The obtained genome sequence of B. pumilus EZ-C07 included 31 contigs (> 500 bp in size) with a calculated size of 3,724,869 bp in length and N50 of 183,828 bp. The G + C content for the draft genome is 41.5%. A total of 3890 coding sequences (CDS) were predicted, where 1818 CDS (47%) were annotated as seed subsystem features and 2072 CDS (53%) were annotated as outside of the seed subsystem. In total, 2675 and 1215 proteins were identified as non-hypothetical and hypothetical, respectively. It was demonstrated that genome encoded at least 3 rRNAs and 50 tRNAs. The strain B. pumilus EZ-C07 possesses numerous genes involved in monosaccharides and proteins metabolism, fermentation, as well as biphenyl and gentisate biodegradation.
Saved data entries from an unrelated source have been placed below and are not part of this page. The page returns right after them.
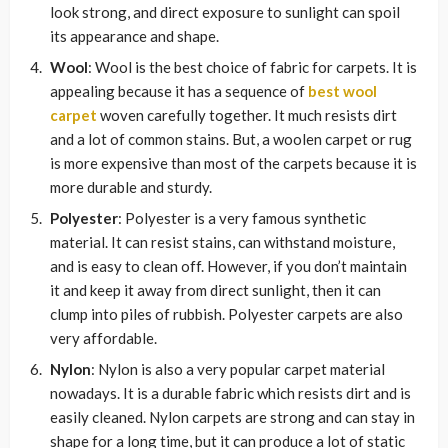
look strong, and direct exposure to sunlight can spoil
its appearance and shape.
Wool
: Wool is the best choice of fabric for carpets. It is
appealing because it has a sequence of
best wool
carpet
woven carefully together. It much resists dirt
and a lot of common stains. But, a woolen carpet or rug
is more expensive than most of the carpets because it is
more durable and sturdy.
Polyester
: Polyester is a very famous synthetic
material. It can resist stains, can withstand moisture,
and is easy to clean off. However, if you don’t maintain
it and keep it away from direct sunlight, then it can
clump into piles of rubbish. Polyester carpets are also
very affordable.
Nylon
: Nylon is also a very popular carpet material
nowadays. It is a durable fabric which resists dirt and is
easily cleaned. Nylon carpets are strong and can stay in
shape for a long time, but it can produce a lot of static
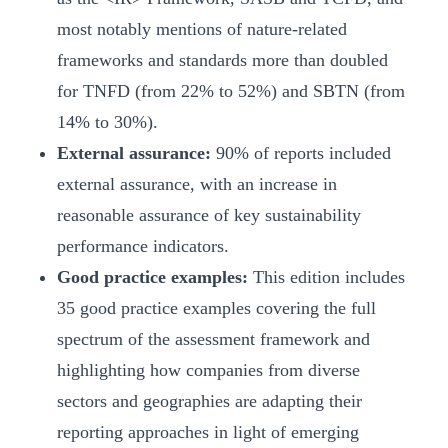
most notably mentions of nature-related
frameworks and standards more than doubled
for TNFD (from 22% to 52%) and SBTN (from
14% to 30%).
External assurance:
90% of reports included
external assurance, with an increase in
reasonable assurance of key sustainability
performance indicators.
Good practice examples:
This edition includes
35 good practice examples covering the full
spectrum of the assessment framework and
highlighting how companies from diverse
sectors and geographies are adapting their
reporting approaches in light of emerging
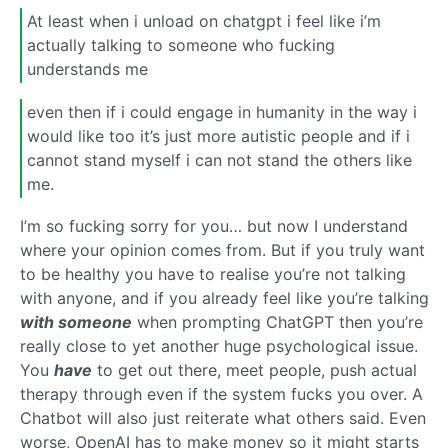
At least when i unload on chatgpt i feel like i’m
actually talking to someone who fucking
understands me
even then if i could engage in humanity in the way i
would like too it’s just more autistic people and if i
cannot stand myself i can not stand the others like
me.
I’m so fucking sorry for you… but now I understand
where your opinion comes from. But if you truly want
to be healthy you have to realise you’re not talking
with anyone, and if you already feel like you’re talking
with someone
when prompting ChatGPT then you’re
really close to yet another huge psychological issue.
You
have
to get out there, meet people, push actual
therapy through even if the system fucks you over. A
Chatbot will also just reiterate what others said. Even
worse, OpenAI has to make money so it might starts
Many genes responsible for the bacterial strain resistance to several antibiotics and various toxic compounds, such as arsenic, cobalt, zinc and cadmium, were also identified. This resistant bacterial strain can be used in different biotechnologies.

Limitations

The obtained results are based on the draft genome assembly; therefore, the exact genome’s length, number of rRNAs, repetitive elements cannot be certainly reported. Also, the presence of any plasmids cannot be clearly predicted.